Is This the End of Visa-Free Travel to the EU?
Travelers, brace yourselves: The European Union might have just shanked your summer vacation.
Remarkably, this isn’t even related to the much-debated “travel ban” complicating U.S. entry for citizens (and passport holders) of seven predominantly Muslim countries. Rather, it’s rooted in the fact that travelers from five E.U. countries — Poland, Romania, Bulgaria, Croatia, and Cyprus — require visas for travel to the States. Members of the European Parliament argue that the E.U. doesn’t play pick-and-mix with American travelers — for example, requiring visas from Alaskans, Alabamans, Minnesotas, and Rhode Islanders and not from the rest of us. They say that full reciprocity is required.
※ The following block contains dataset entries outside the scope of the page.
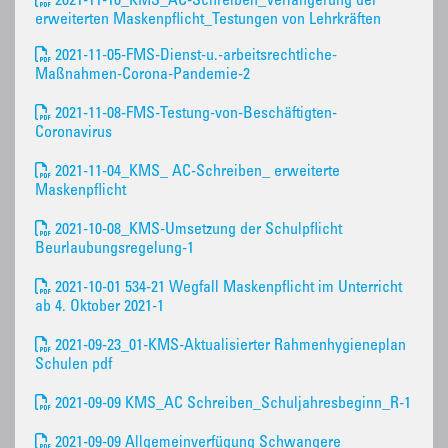
2021-11-10_KMS_AC-Schreiben_Verlängerung der
erweiterten Maskenpflicht_Testungen von Lehrkräften
2021-11-05-FMS-Dienst-u.-arbeitsrechtliche-
Maßnahmen-Corona-Pandemie-2
2021-11-08-FMS-Testung-von-Beschäftigten-
Coronavirus
2021-11-04_KMS_ AC-Schreiben_ erweiterte
Maskenpflicht
2021-10-08_KMS-Umsetzung der Schulpflicht
Beurlaubungsregelung-1
2021-10-01 534-21 Wegfall Maskenpflicht im Unterricht
ab 4. Oktober 2021-1
2021-09-23_01-KMS-Aktualisierter Rahmenhygieneplan
Schulen pdf
2021-09-09 KMS_AC Schreiben_Schuljahresbeginn_R-1
2021-09-09 Allgemeinverfügung Schwangere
The American position is that our border security requires an extra layer of identification for travelers from those countries.
The European Parliament voted today to, in fact, suspend our visa-free travel to the E.U — in time for summer vacations. But the vote was a non-binding resolution, and only “urges the revocation of the [visa-free] scheme within two months, meaning Americans will have to apply for extra documents for 12 months after the European Commission implements a ‘delegated act’ to bring the change into effect.”
In short: Don’t panic … yet. But the easy travel we’ve enjoyed to countries like France, Spain, Germany — and, yes, Poland, which has marvelous historic sites and a rich gastronomic culture — might be on the way out.